Hey, Roger, I see you're still at it.  I've been busy with other things and haven't looked at xml-dev for quite some time, but I'm going to get back into it, if only for the entertainment value.  I'm retiring in 24 days, so I'm going to want some brain teasers.

I've heard others advise to abandon ID/IDREF, but yours is the first rationalization I've heard, and you're the only one I've heard suggest Schematron as the replacement.  If you look at mpep.uspto.gov, or tmep.uspto.gov, you'll see what I've been up to the past three years.  These procedure manuals are fairly bursting with internal cross references, which we manage with ID/IDREF.  In practice, how much more efficient would Schematron be for this application?  Would we actually see performance gains?

Bruce B Cox
OCIO/AED/Software Architecture and Engineering Division

-----Original Message-----
From: Costello, Roger L. [mailto:costello@mitre.org] 
Sent: 2014 February 3, Monday 17:06
To: xml-dev@lists.xml.org
Subject: ID/IDREF is evil

Hi Folks,

In this message I will attempt to persuade you:

1. Do not use the ID/IDREF capability.

2. Use a layering approach: 

	(a) Layer 1: express your XML as a context-free grammar.

	(b) Layer 2: express context-sensitive rules using Schematron.

3. The ID/IDREF capability is a context-sensitive rule.

Now for my argument:

First, let me persuade you that by using ID/IDREF you have introduced context-sensitive rules into your XML. Consider this XML, which does not use ID/IDREF:

      <Title>Principles of Programming</Title>
      <Author>M. A. Jackson</Author>

To show XML's rule nature, let's express it like so:

Book 	--> Title Author
Title 	--> string
Author 	--> string

That's a context-free grammar. 

Now let's add an ID/IDREF:

<Book seller="Amazon">
      <Title>Principles of Programming</Title>
      <Author>M. A. Jackson</Author>

Assume that @seller is of type IDREF. I don't show the corresponding ID attribute.

Let's express that XML using grammar rules.
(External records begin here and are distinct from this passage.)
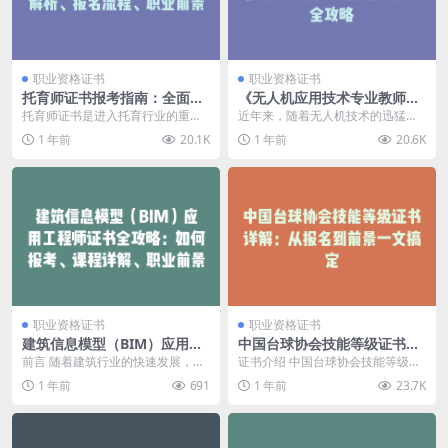
职业资格证书
职业资格证书
托育师证书报考指南：全面解
《无人机应用技术专业教师》
析、报名流程、职业前景
证书详解：从报名到前景全攻
托育师证书是进入托育行业的重要
近年来，随着无人机技术的迅猛发
略
凭证，它不仅代表了从业者的专业
展，无人机教育成为一个炙手可热
1 年前
20.1K
1 年前
20.6K
技能和知识水平，更是...
的行业。《无人机应用...
职业资格证书
职业资格证书
建筑信息模型（BIM）应用工
中国台球协会技能等级证书详
程师证书全攻略：如何报考、
解：从报名到前景一文搞定
前言 随着建筑行业的快速发展，建
证书介绍 中国台球协会技能等级证
课程详解、职业前景和证书价
筑信息模型（BIM）技术逐渐成为
书是由中国台球协会（CBSA）推出
1 年前
691
1 年前
23.7K
值
行业的核心技术之...
的专业证书，旨...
The rule for the Book element depends on the existence of a corresponding ID attribute; if there is none, the Book rule is invalid. So we may express Book's rule like so:

Book Amazon --> Title Author

Read that as:
	In the context of an Amazon symbol 
	the Book element may be replaced 
	by Title and Author.

In other words, our grammar tells us that this a valid string 

	Principles of Programming M. A. Jackson

only if the symbol "Amazon" exists.

See the context-sensitivity? Book is context-sensitive due to the ID/IDREF.
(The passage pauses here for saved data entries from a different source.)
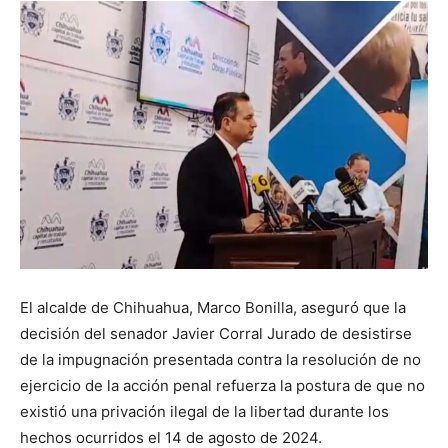
El alcalde de Chihuahua, Marco Bonilla, aseguró que la
decisión del senador Javier Corral Jurado de desistirse
de la impugnación presentada contra la resolución de no
ejercicio de la acción penal refuerza la postura de que no
existió una privación ilegal de la libertad durante los
hechos ocurridos el 14 de agosto de 2024.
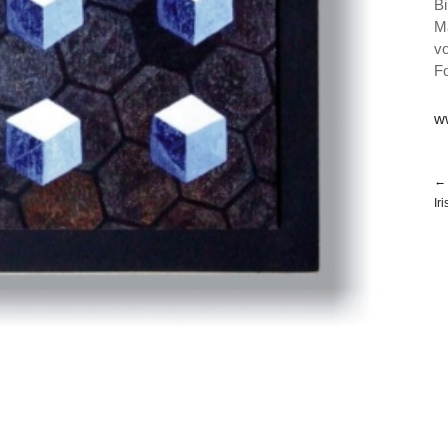
Bi
Ma
v
F
w
← 
Ir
Any time you use ID/IDREF in your XML document you have introduced a context-sensitive rule into your XML document.

"So what?" you ask.

Well, here's so what:
	All known parsing algorithms for context-sensitive
	grammars are either very inefficient or very complex.

	Reasoning about context-sensitive grammars is difficult.

	Proofs about context-sensitive grammars is difficult.

	Take cue from compiler developers: they separate
	context-sensitive processing into a separate pass.

So don't use ID/IDREF. 

Of course, that doesn't mean you will never have data that has intra-data dependencies. What it means is that you should modularize your grammar rules: express your context-free rules in your XML document and express your context-sensitive rules (intra-data dependencies) in Schematron. That's a nice, clean separation-of-concerns. That's a modular data design.

Let's recap:

1. ID/IDREF introduces context-sensitive rules into your XML grammar wherever there is an ID attribute and wherever there is an IDREF attribute.

2. Don't use ID/IDREF.

3. Modularize your rules: express context-free rules in XML and express context-sensitive rules in Schematron.